Weaponized Turboprops Edging Out Fighter Aircraft?

  • Bindiya Thomas
  • 12:46 PM, September 18, 2014
  • 8118
Weaponized Turboprops Edging Out Fighter Aircraft?
Weaponized Turboprops Edging Out Fighter Aircraft?

Transport and business aircraft equipped with weapons and sensors could be emerging as low-cost alternatives to fighter planes as recent procurements have shown.

 

Boeing announced today at AAD 2014 that it moving forward with its Maritime Surveillance Aircraft (MSA), with ground and flight testing underway.

According to Robert Schoeffling of Boeing Military Aircraft, the prototype aircraft, based on the Bombadier Challenger 605 platform, had progressed from a paper design to being integrated with sensors and systems in just two years.

 

Boeing announced last November that it will partner with Field Aviation (an aircraft modification company that converted 10 Bombardier Dash 8 Q200s and Q300s to maritime surveillance aircraft for the Australian Coast Guard in the mid-90s) to jointly build a business-jet-based MSA.

The aircraft will have mission systems commonality to the larger Boeing P-8A Poseidon, a variant of the 737-800, and a lower cost, according to Aviation Week. The companies are developing an MSA demonstrator using a Challenger 604 and hope to generate the first sales within two years.

Earlier this month Iraq requested the sale of 24 Beechcraft AT-6C Texan II aircraft and 2 spare ALE-47 Counter-Measure Dispensing Systems and/or 2 spare AAR-47 Missile Launch Detection Systems and non-SAASM global positioning systems with CMA-4124 worth $790 million from the US.

 

Cessna parent company Textron developed a new tactical strike aircraft capable of replacing current, heavily priced fighter planes in low lethality scenarios and homeland security mission: “irregular warfare,” border and maritime patrol, reconnaissance, counter-narcotics and air defense operations.

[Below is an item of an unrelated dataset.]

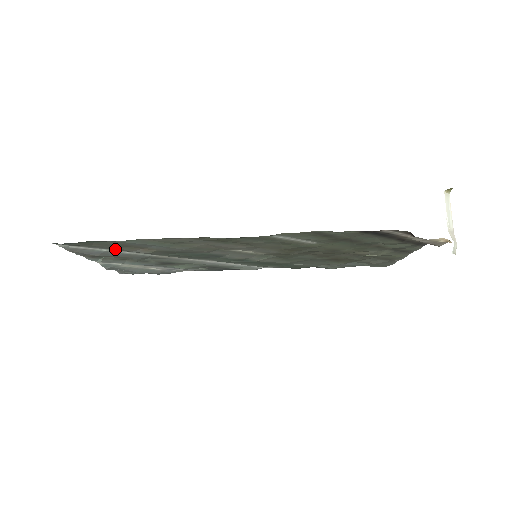
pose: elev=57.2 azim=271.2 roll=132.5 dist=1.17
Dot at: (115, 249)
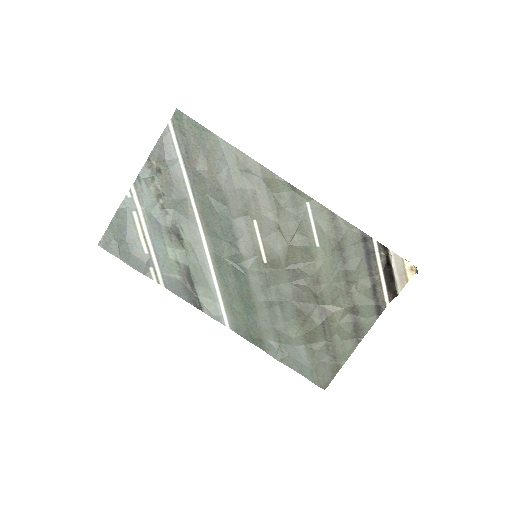
Dot at: (191, 157)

The aircraft is a two-seater with twin tails, two 8,000 lb turbofan engines, straight wings and all-composite fuselage (its shape, eapecially the tail complex, loosely reminds that of the F-14 Tomcat). The internal weapons bay and the external hardpoint give the aircraft the capability to accomodate precision guided munitions.

 

With a maximum speed of about 450 kts and a hourly cost of only $3,000, the Scorpion emerged during the Libya Air War in 2011 that highlighted the need for low-cost combat planes to contain the cost of prolonged operations.

 

In November 2013, Alenia Aermacchi and the Italian Air Force signed an agreement at the Dubai Airshow to support Italian Praetorian fleet. The Praetorian, which is a specialized version of the MC-27J, is expected to support the Italian Special Forces and Comando Operativo Forze Speciali (COFS) in their missions.

 

The MC-27J is the multi-mission variant of the C-27J Spartan tactical twin-turboprop airlifter. It is designed to provide 360° coverage against air-to-air and surface-to-air threats in the battlefield, the Praetorian is an advanced electronic warfare (EW) suite, including computers, cameras and unspecified fire-support systems.

 

As part of the two-phased Praetorian project, Alenia Aermacchi will first develop and deliver the Praetorian prototype to the Italian Air Force in spring 2014, for immediate testing in the threatre

 

Meanwhile, Texas-based Air Tractor which is now affixing armor plating, sensors, and weapons ranging from .50 caliber machine guns to air-to-ground missiles onto planes originally designed to douse cropland with chemicals and spray water on brush fires.

So far they’ve sold 24 of these weaponized crop-dusters to the United Arab Emirates air force.

The Air Tractor’s AT-802U costs about $2.5 million per aircraft in comparision with the $137 million price tag for Lockheed Martin’s F-35 fighter.

Meanwhile companies such as Embraer and Gulfstream have militarized their business aircraft as well. Embraer offers airborne early warning and reconnaissance versions of its ERJ 145 passenger jet and Bombardier is marketing modified versions of its Challenger midsize plane as a high-altitude search-and-rescue aircraft, and its smaller Learjets as signal-intercepting spy planes.

Duties such as coastal patrols can also be performed by Bombardier’s 80-seat Q400 turboprops that now serve regional airports, according to the company.